Les conseils de la maire de Cologne, Henriette Reker, qui jugeait toujours possible «de garder une certaine distance, plus grande que la longueur d'un bras» en ont plongé beaucoup dans des abîmes de perplexité...

En effet, les déclarations de la maire de Cologne - qui avait déjà été blessée au couteau par un homme qui lui reprochait son laxisme sur les migrants - ont été très maladroites. Une longueur de bras, c'est très facile à franchir, surtout pour un agresseur qui a le bras long!

Une réaction qui contraste avec celles d'autres femmes publiques de premier plan en Allemagne...

Effectivement, Alice Schwarzer, la plus connue des féministes allemandes (qui a créé le magazine Emma), a jugé que l'intégration n'avait pas été faite. La politique d'intégration n'a été qu'un faux semblant et le communautarisme se développe de plus en plus en Allemagne. Selon elle, ce qui est arrivé le 31 décembre à la gare de Cologne est du même ordre que les agressions sexuelles qui se sont produites place Tahrir au Caire, de 2012 à 2014.

Quant à Kristina Schröder, qui fut ministre de le Famille, des Femmes et de la Jeunesse dans le gouvernement d'Angela Merkel, entre 2009 et 2013, elle a déclaré que ces attitudes irrespectueuses envers les femmes faisaient partie de la civilisation musulmane. Elle a dit, dans le journal Bild : «Nous devons dire à tous les nouveaux immigrés: pour vivre ici, vous devrez renoncer au «code d'Honneur» qui caractérise certains hommes du monde arabe, et qui se dérive souvent vers de la violence envers les femmes. Sinon il n'y aura pas d'avenir pour vous ici

Le parti Alternative pour l'Allemagne (AfD) a vivement critiqué la politique migratoire d'Angela Merkel. La CSU bavaroise a durci son discours contre l'accueil des migrants. Les conséquences politiques de ces événements se font déjà sentir?

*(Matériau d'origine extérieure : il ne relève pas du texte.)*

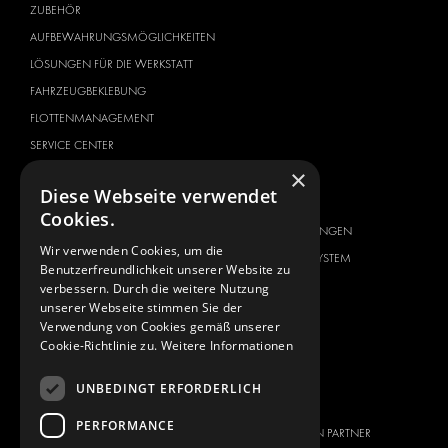
ZUBEHÖR
AUFBEWAHRUNGSMÖGLICHKEITEN
LÖSUNGEN FÜR DIE WERKSTATT
FAHRZEUGBEKLEBUNG
FLOTTENMANAGEMENT
SERVICE CENTER
×
FAHRZEUGHERSTELLER
ÜBER UNS
Diese Webseite verwendet
CITROËN
ANBIETER VON
Cookies.
KOMPLETTLÖSUNGEN
DACIA
Wir verwenden Cookies, um die
ÜBER MODUL-SYSTEM
FIAT
Benutzerfreundlichkeit unserer Website zu
DOWNLOADS
verbessern. Durch die weitere Nutzung
FORD
unserer Webseite stimmen Sie der
NEUIGKEITEN
HYUNDAI
Verwendung von Cookies gemäß unserer
Cookie-Richtlinie zu.
Weitere Informationen
KONTAKT
IVECO
MAN
KONTAKT
UNBEDINGT ERFORDERLICH
MAXUS
PRESSE
PERFORMANCE
MERCEDES
WERDEN SIE EIN PARTNER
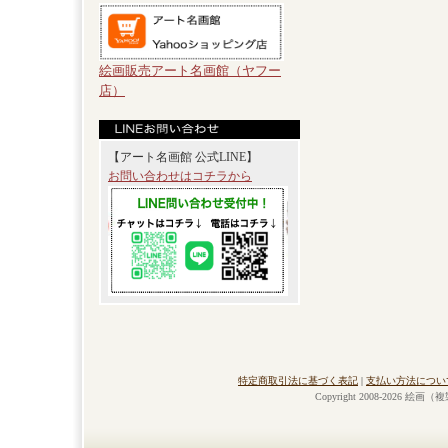
絵画販売アート名画館（ヤフー
店）
【アート名画館 公式LINE】
お問い合わせはコチラから
特定商取引法に基づく表記
|
支払い方法につい
Copyright 2008-2026 絵画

En effet, l'AfD, la CSU et Pegida se sont déjà largement prononcées pour cesser l'afflux de migrants en Allemagne. Au sein même du gouvernement démocrate-chrétien, la réaction a été vive. Le ministre de l'Intérieur, Thomas de Maizière, a demandé une expulsion accélérée des agresseurs s'il s'avère que ce sont des réfugiés. Les politiques réagissent ainsi car il sont obligés de répondre à l'opinion publique en allant dans son sens.